Job item: Output the line with "halten.Egal, ob Sie" and every line below it until the listing ends, exactly as written and with nothing added.
╭─ Input records
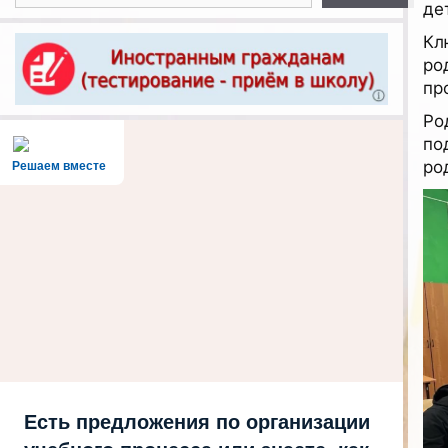
де
Кл
ро
пр
Ро
по
ро
Решаем вместе
Есть предложения по организации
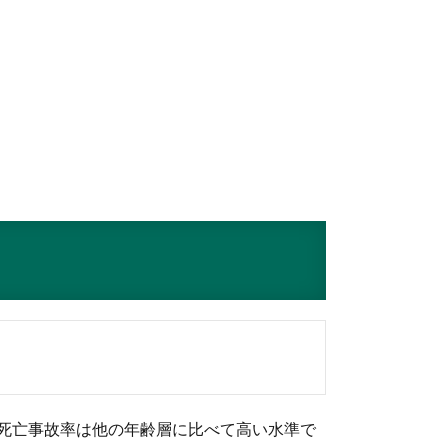
、死亡事故率は他の年齢層に比べて高い水準で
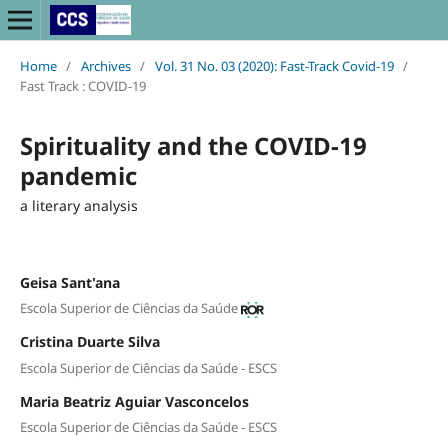
Home
/
Archives
/
Vol. 31 No. 03 (2020): Fast-Track Covid-19
/
Fast Track : COVID-19
Spirituality and the COVID-19
pandemic
a literary analysis
Geisa Sant'ana
Escola Superior de Ciências da Saúde
Cristina Duarte Silva
Escola Superior de Ciências da Saúde - ESCS
Maria Beatriz Aguiar Vasconcelos
Escola Superior de Ciências da Saúde - ESCS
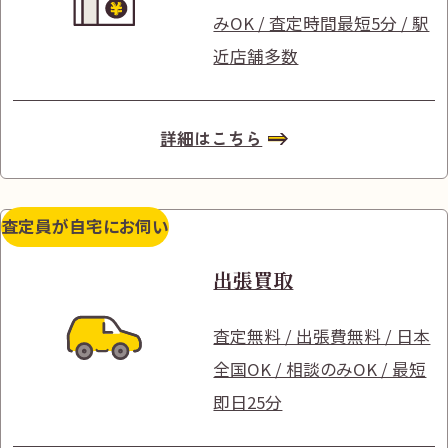
みOK / 査定時間最短5分 / 駅
近店舗多数
詳細はこちら
査定員が自宅にお伺い
出張買取
査定無料 / 出張費無料 / 日本
全国OK / 相談のみOK / 最短
即日25分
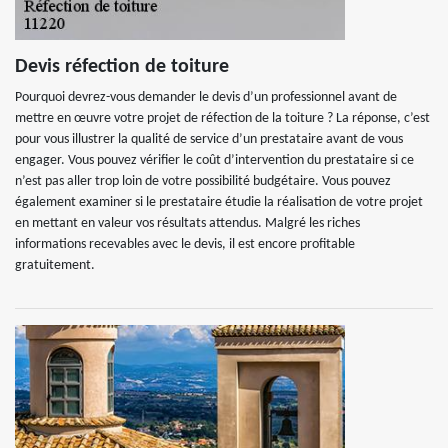
Devis réfection de toiture
Pourquoi devrez-vous demander le devis d’un professionnel avant de
mettre en œuvre votre projet de réfection de la toiture ? La réponse, c’est
pour vous illustrer la qualité de service d’un prestataire avant de vous
engager. Vous pouvez vérifier le coût d’intervention du prestataire si ce
n’est pas aller trop loin de votre possibilité budgétaire. Vous pouvez
également examiner si le prestataire étudie la réalisation de votre projet
en mettant en valeur vos résultats attendus. Malgré les riches
informations recevables avec le devis, il est encore profitable
gratuitement.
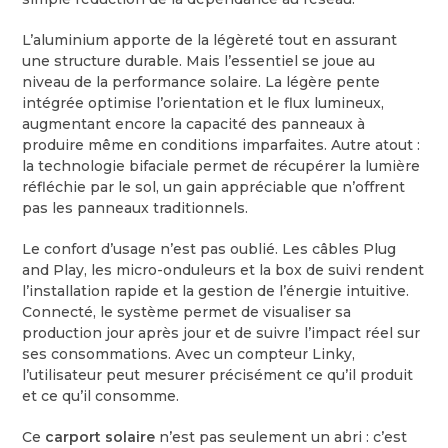
L’aluminium apporte de la légèreté tout en assurant
une structure durable. Mais l’essentiel se joue au
niveau de la performance solaire. La légère pente
intégrée optimise l’orientation et le flux lumineux,
augmentant encore la capacité des panneaux à
produire même en conditions imparfaites. Autre atout :
la technologie bifaciale permet de récupérer la lumière
réfléchie par le sol, un gain appréciable que n’offrent
pas les panneaux traditionnels.
Le confort d’usage n’est pas oublié. Les câbles Plug
and Play, les micro-onduleurs et la box de suivi rendent
l’installation rapide et la gestion de l’énergie intuitive.
Connecté, le système permet de visualiser sa
production jour après jour et de suivre l’impact réel sur
ses consommations. Avec un compteur Linky,
l’utilisateur peut mesurer précisément ce qu’il produit
et ce qu’il consomme.
Ce
carport solaire
n’est pas seulement un abri : c’est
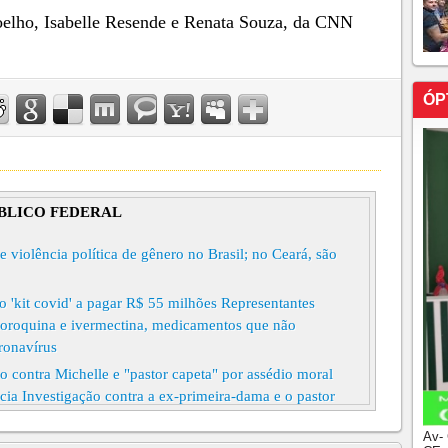
elho, Isabelle Resende e Renata Souza, da CNN
ÓP
BLICO FEDERAL
iolência política de gênero no Brasil; no Ceará, são
o 'kit covid' a pagar R$ 55 milhões Representantes
loroquina e ivermectina, medicamentos que não
ronavírus
 contra Michelle e "pastor capeta" por assédio moral
ncia Investigação contra a ex-primeira-dama e o pastor
ranco foi aberta esta semana pelo Ministério Público do
Av-
ederal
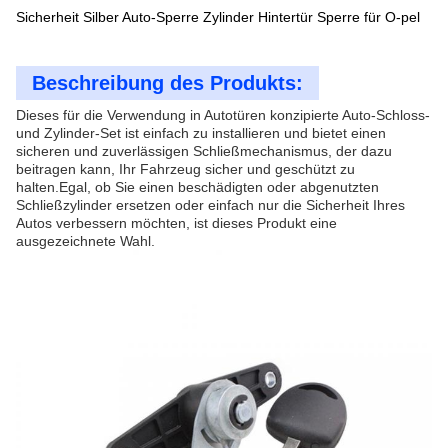
Sicherheit Silber Auto-Sperre Zylinder Hintertür Sperre für O-pel
Beschreibung des Produkts:
Dieses für die Verwendung in Autotüren konzipierte Auto-Schloss-
und Zylinder-Set ist einfach zu installieren und bietet einen
sicheren und zuverlässigen Schließmechanismus, der dazu
beitragen kann, Ihr Fahrzeug sicher und geschützt zu
halten.Egal, ob Sie einen beschädigten oder abgenutzten
Schließzylinder ersetzen oder einfach nur die Sicherheit Ihres
Autos verbessern möchten, ist dieses Produkt eine
ausgezeichnete Wahl.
╰─
Completed task:
halten.Egal, ob Sie einen beschädigten oder abgenutzten
Schließzylinder ersetzen oder einfach nur die Sicherheit Ihres
Autos verbessern möchten, ist dieses Produkt eine
ausgezeichnete Wahl.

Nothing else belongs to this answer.